Banks confirm the bad news. The first quarter bank loan numbers surely point towards a slowdown in the economy. Bank loans do continue to grow, but at a very slow pace. Even though speaking in absolute terms, loans, in the first quarter of (Q1) 2008-09, have done better than the previous two comparable quarters, however, the Q1 growth Y-o-Y (year over year) has slowed down for the third year in a row.

This change and slowdown reflects the impact that the RBI’s monetary tightening scheme has had on the country. Since the end of 2004, the Reserve Bank of India (RBI) has been revising the repo rate — the rate at which the central bank provides liquidity support to commercial banks, and reverse repo rate — the rate at which the central bank absorbs surplus liquidity.

The last three years have seen a reduction in Y-o-Y credit growth in the first quarter. This is related to the impact of the monetary tightening resorted to by the central bank by signalling higher benchmark repo rates since October 2005. The last 2.5 years have seen the central bank hiking rates by 250 basis points, in different phases. It was 6% in October 2005 and now is up to 8.5%.

According to the latest data released by RBI on Thursday, the total non-food credit extended by commercial banks amounted to Rs 23,42,973 crore as on June 20 — the last reporting Friday of the quarter. This represents an absolute growth of Rs 38,879 crore for the quarter. And it seems to allay fears of a slowdown in credit offtake.

Sadly, bankers are not seeing a significant pick-up in credit demand soon. A significant portion is believed to be from oil companies to meet their working capital demand, as crude prices are touching new highs.

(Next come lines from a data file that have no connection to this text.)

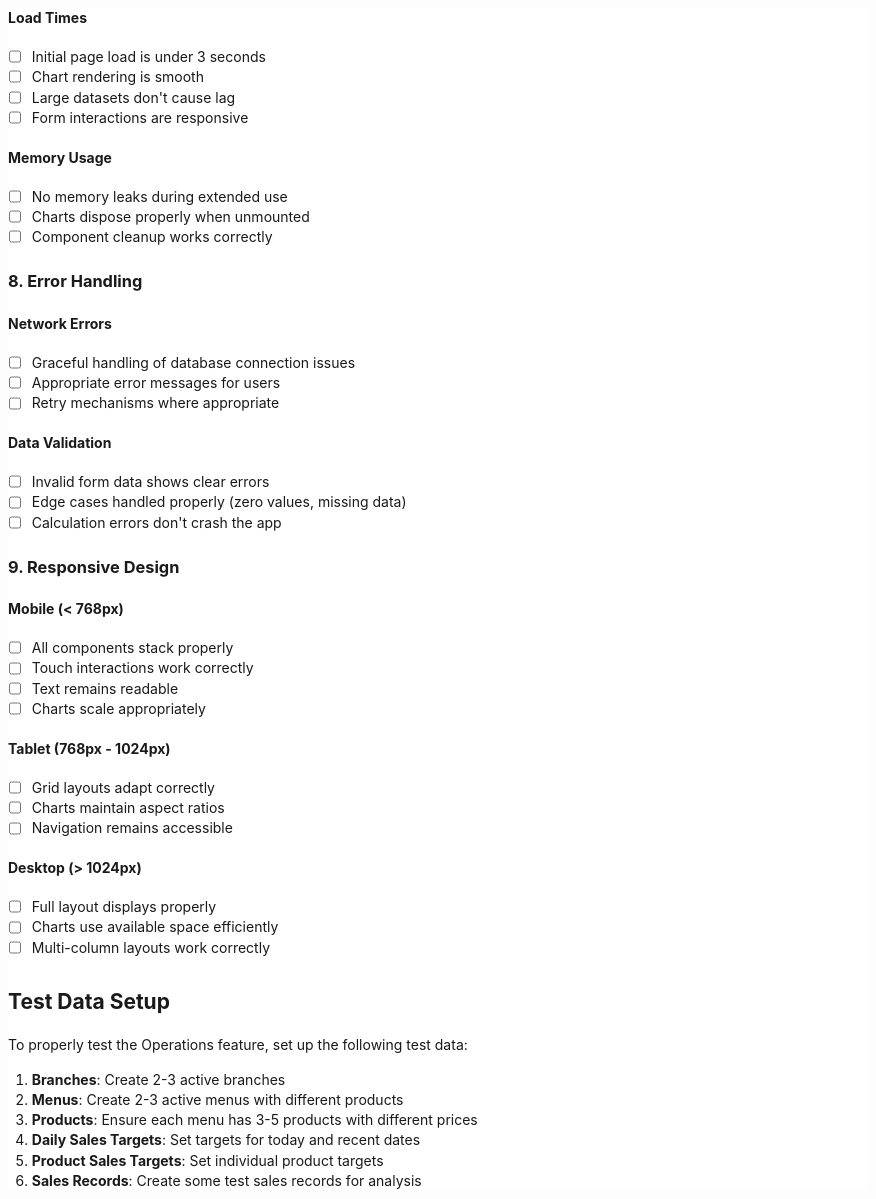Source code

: #### Load Times
- [ ] Initial page load is under 3 seconds
- [ ] Chart rendering is smooth
- [ ] Large datasets don't cause lag
- [ ] Form interactions are responsive

#### Memory Usage
- [ ] No memory leaks during extended use
- [ ] Charts dispose properly when unmounted
- [ ] Component cleanup works correctly

### 8. Error Handling

#### Network Errors
- [ ] Graceful handling of database connection issues
- [ ] Appropriate error messages for users
- [ ] Retry mechanisms where appropriate

#### Data Validation
- [ ] Invalid form data shows clear errors
- [ ] Edge cases handled properly (zero values, missing data)
- [ ] Calculation errors don't crash the app

### 9. Responsive Design

#### Mobile (< 768px)
- [ ] All components stack properly
- [ ] Touch interactions work correctly
- [ ] Text remains readable
- [ ] Charts scale appropriately

#### Tablet (768px - 1024px)
- [ ] Grid layouts adapt correctly
- [ ] Charts maintain aspect ratios
- [ ] Navigation remains accessible

#### Desktop (> 1024px)
- [ ] Full layout displays properly
- [ ] Charts use available space efficiently
- [ ] Multi-column layouts work correctly

## Test Data Setup

To properly test the Operations feature, set up the following test data:

1. **Branches**: Create 2-3 active branches
2. **Menus**: Create 2-3 active menus with different products
3. **Products**: Ensure each menu has 3-5 products with different prices
4. **Daily Sales Targets**: Set targets for today and recent dates
5. **Product Sales Targets**: Set individual product targets
6. **Sales Records**: Create some test sales records for analysis
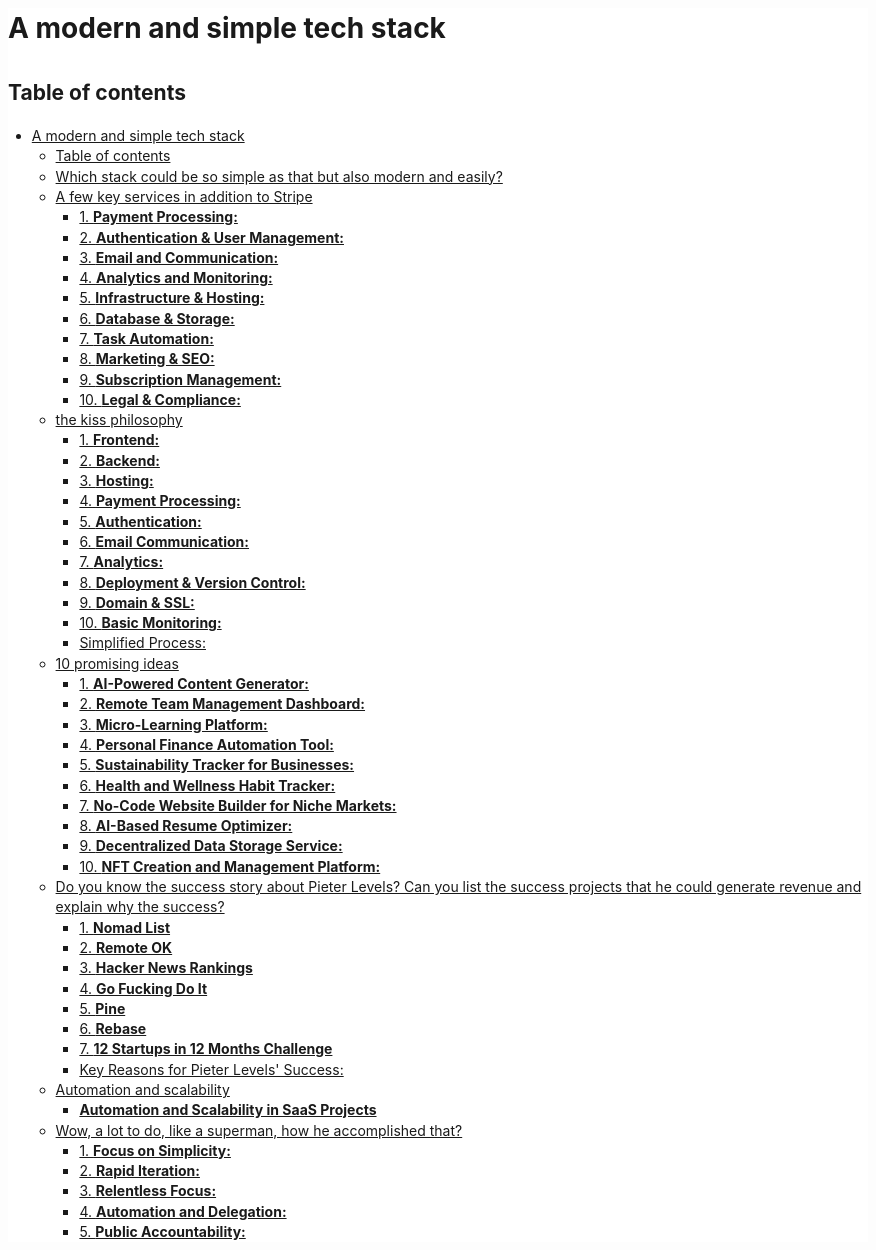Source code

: # A modern and simple tech stack

## Table of contents
- [A modern and simple tech stack](#a-modern-and-simple-tech-stack)
  - [Table of contents](#table-of-contents)
  - [Which stack could be so simple as that but also modern and easily?](#which-stack-could-be-so-simple-as-that-but-also-modern-and-easily)
  - [A few key services in addition to Stripe](#a-few-key-services-in-addition-to-stripe)
    - [1. **Payment Processing:**](#1-payment-processing)
    - [2. **Authentication \& User Management:**](#2-authentication--user-management)
    - [3. **Email and Communication:**](#3-email-and-communication)
    - [4. **Analytics and Monitoring:**](#4-analytics-and-monitoring)
    - [5. **Infrastructure \& Hosting:**](#5-infrastructure--hosting)
    - [6. **Database \& Storage:**](#6-database--storage)
    - [7. **Task Automation:**](#7-task-automation)
    - [8. **Marketing \& SEO:**](#8-marketing--seo)
    - [9. **Subscription Management:**](#9-subscription-management)
    - [10. **Legal \& Compliance:**](#10-legal--compliance)
  - [the kiss philosophy](#the-kiss-philosophy)
    - [1. **Frontend:**](#1-frontend)
    - [2. **Backend:**](#2-backend)
    - [3. **Hosting:**](#3-hosting)
    - [4. **Payment Processing:**](#4-payment-processing)
    - [5. **Authentication:**](#5-authentication)
    - [6. **Email Communication:**](#6-email-communication)
    - [7. **Analytics:**](#7-analytics)
    - [8. **Deployment \& Version Control:**](#8-deployment--version-control)
    - [9. **Domain \& SSL:**](#9-domain--ssl)
    - [10. **Basic Monitoring:**](#10-basic-monitoring)
    - [Simplified Process:](#simplified-process)
  - [10 promising ideas](#10-promising-ideas)
    - [1. **AI-Powered Content Generator:**](#1-ai-powered-content-generator)
    - [2. **Remote Team Management Dashboard:**](#2-remote-team-management-dashboard)
    - [3. **Micro-Learning Platform:**](#3-micro-learning-platform)
    - [4. **Personal Finance Automation Tool:**](#4-personal-finance-automation-tool)
    - [5. **Sustainability Tracker for Businesses:**](#5-sustainability-tracker-for-businesses)
    - [6. **Health and Wellness Habit Tracker:**](#6-health-and-wellness-habit-tracker)
    - [7. **No-Code Website Builder for Niche Markets:**](#7-no-code-website-builder-for-niche-markets)
    - [8. **AI-Based Resume Optimizer:**](#8-ai-based-resume-optimizer)
    - [9. **Decentralized Data Storage Service:**](#9-decentralized-data-storage-service)
    - [10. **NFT Creation and Management Platform:**](#10-nft-creation-and-management-platform)
  - [Do you know the success story about Pieter Levels? Can you list the success projects that he could generate revenue and explain why the success?](#do-you-know-the-success-story-about-pieter-levels-can-you-list-the-success-projects-that-he-could-generate-revenue-and-explain-why-the-success)
    - [1. **Nomad List**](#1-nomad-list)
    - [2. **Remote OK**](#2-remote-ok)
    - [3. **Hacker News Rankings**](#3-hacker-news-rankings)
    - [4. **Go Fucking Do It**](#4-go-fucking-do-it)
    - [5. **Pine**](#5-pine)
    - [6. **Rebase**](#6-rebase)
    - [7. **12 Startups in 12 Months Challenge**](#7-12-startups-in-12-months-challenge)
    - [Key Reasons for Pieter Levels' Success:](#key-reasons-for-pieter-levels-success)
  - [Automation and scalability](#automation-and-scalability)
    - [**Automation and Scalability in SaaS Projects**](#automation-and-scalability-in-saas-projects)
  - [Wow, a lot to do, like a superman, how he accomplished that?](#wow-a-lot-to-do-like-a-superman-how-he-accomplished-that)
    - [1. **Focus on Simplicity:**](#1-focus-on-simplicity)
    - [2. **Rapid Iteration:**](#2-rapid-iteration)
    - [3. **Relentless Focus:**](#3-relentless-focus)
    - [4. **Automation and Delegation:**](#4-automation-and-delegation)
    - [5. **Public Accountability:**](#5-public-accountability)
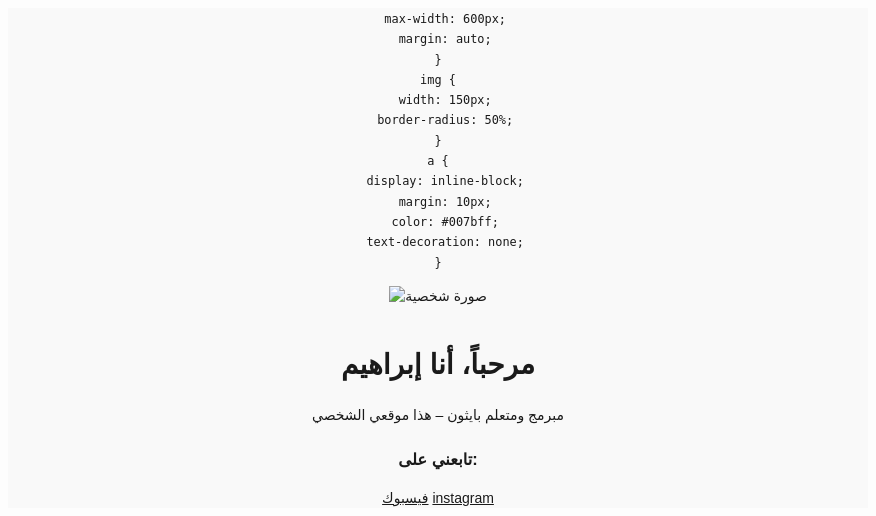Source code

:       max-width: 600px;
      margin: auto;
    }
    img {
      width: 150px;
      border-radius: 50%;
    }
    a {
      display: inline-block;
      margin: 10px;
      color: #007bff;
      text-decoration: none;
    }
  </style>
</head>
<body>
  <div class="container">
    <img src="https://i.imgur.com/JSf2H2P.png" alt="صورة شخصية">
    <h1>مرحباً، أنا إبراهيم</h1>
    <p>مبرمج ومتعلم بايثون – هذا موقعي الشخصي</p>
    <h3>تابعني على:</h3>
    <a href="https://facebook.com">فيسبوك</a>
    <a href="https://github.com">instagram</a>
    <a href="https://linkedin.com"></a>
  <!DOCTYPE html>
<html lang="ar">
<head>
  <meta charset="UTF-8">
  <title>إبراهيم موافي</title>
  <style>
    body {
      background-color: #f9f9f9;
      font-family: 'Arial', sans-serif;
      text-align: center;
      padding: 40px 20px;
    }

    .profile-name {
      font-size: 28px;
      font-weight: bold;
      color: #333;
      margin-bottom: 20px;
    }

    .social-icons a {
      margin: 12px;
      display: inline-block;
      transition: transform 0.3s ease;
    }

    .social-icons a:hover {
      transform: scale(1.1);
    }
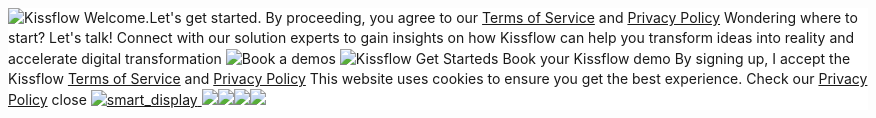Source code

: ![Kissflow](https://kissflow.com/hubfs/kissflow-logo.svg)
Welcome.Let's get started.
By proceeding, you agree to our [Terms of Service](https://kissflow.com/platform/board/<https:/kissflow.com/terms-of-service/> "Terms of Service") and [Privacy Policy](https://kissflow.com/platform/board/<https:/kissflow.com/privacy-policy/>)
Wondering where to start? Let's talk!
Connect with our solution experts to gain insights on how Kissflow can help you transform ideas into reality and accelerate digital transformation
![Book a demos](https://kissflow.com/hubfs/booka-a-demo.png)
![Kissflow Get Starteds](https://kissflow.com/hubfs/mob-banner.png)
Book your Kissflow demo
By signing up, I accept the Kissflow [Terms of Service](https://kissflow.com/platform/board/<https:/kissflow.com/terms-of-service/> "Terms of Service") and [Privacy Policy](https://kissflow.com/platform/board/<https:/kissflow.com/privacy-policy/>)
This website uses cookies to ensure you get the best experience. Check our [Privacy Policy](https://kissflow.com/platform/board/<https:/kissflow.com/privacy-policy/#cookies>)
close
[ ![smart_display](https://no-cache.hubspot.com/cta/default/20215080/interactive-182344507911.png) ](https://kissflow.com/platform/board/<https:/cta-service-cms2.hubspot.com/web-interactives/public/v1/track/redirect?encryptedPayload=AVxigLI3tVncsKulwz5URVXr0zF2WPhYYnEnNljZQuy8MNNRjybrNIDql6fm6xMSpa%2BsQNCUBToAwJDn16mpil708yifDEVAFXgOaZeXY7r%2FtC2iRoKsrW7DaKgNI%2BGF%2FxFN2NScSgmPZJ8usFvTLKDgJYdFJjriENBpq85%2Bljjiaiiq3LBA08DRf5Ypg%2BHUpw%3D%3D&webInteractiveContentId=182344507911&portalId=20215080> "Kissflow Intelligent Agent")
![](https://bat.bing.com/action/0?ti=5102583&tm=gtm002&Ver=2&mid=d11e75dc-d812-4201-97f1-c79dc8fbc32e&bo=1&sid=defdb530dd4111efba7d693e9166df02&vid=defdf040dd4111ef98684bd2774c2c4e&vids=1&msclkid=N&gtm_tag_source=1&pi=918639831&lg=en-US&sw=1080&sh=600&sc=24&tl=Kissflow%20Boards%3A%20Visual%20Task%20Management%20for%20Agile%20Teams&p=https%3A%2F%2Fkissflow.com%2Fplatform%2Fboard%2F&r=&lt=2176&evt=pageLoad&sv=1&cdb=AQAQ&rn=620572)![](https://bat.bing.com/action/0?ti=5102583&tm=gtm002&Ver=2&mid=d11e75dc-d812-4201-97f1-c79dc8fbc32e&bo=2&sid=defdb530dd4111efba7d693e9166df02&vid=defdf040dd4111ef98684bd2774c2c4e&vids=0&msclkid=N&tpp=1&ea=header_live_demo_button_click&en=Y&p=https%3A%2F%2Fkissflow.com%2Fplatform%2Fboard%2F&sw=1080&sh=600&sc=24&evt=custom&cdb=AQAQ&rn=72984)![](https://bat.bing.com/action/0?ti=5102583&tm=gtm002&Ver=2&mid=d11e75dc-d812-4201-97f1-c79dc8fbc32e&bo=3&sid=defdb530dd4111efba7d693e9166df02&vid=defdf040dd4111ef98684bd2774c2c4e&vids=0&msclkid=N&tpp=1&ea=kf_words&en=Y&p=https%3A%2F%2Fkissflow.com%2Fplatform%2Fboard%2F&sw=1080&sh=600&sc=24&evt=custom&cdb=AQAQ&rn=401125)![](https://bat.bing.com/action/0?ti=5102583&tm=gtm002&Ver=2&mid=d11e75dc-d812-4201-97f1-c79dc8fbc32e&bo=4&sid=defdb530dd4111efba7d693e9166df02&vid=defdf040dd4111ef98684bd2774c2c4e&vids=0&msclkid=N&tpp=1&ea=kf_words&en=Y&p=https%3A%2F%2Fkissflow.com%2Fplatform%2Fboard%2F&sw=1080&sh=600&sc=24&evt=custom&cdb=AQAQ&rn=555774)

Also, the high inflation rate has lead to a decrease in the demand of home-loan seekers. In addition to this, real estate prices are still high in most pockets and further northward interest rates have increasingly affected demand for home loans.

However, not all bankers believe its time to worry. Dena Bank chairman and managing director, PL Gairola, rules out any lack of loan demand. He said that at present, there is some demand across all segments. However, he feels that some indications would only be out by end-July, when the central bank comes out with its ‘report card’ of the economy in its latest macro and monetary developments.

Gairola also pointed out that typically, loan growth is low in the first quarter of any fiscal and it tends to pick up from the third quarter. In fact, in the Q1 of FY08, bank loans recorded a dip for the first time in many years. This time round, the Q1 growth is the highest in three such quarters.

Only time will tell if this is a hiccup, or if the Indian engine has actually ran out of steam.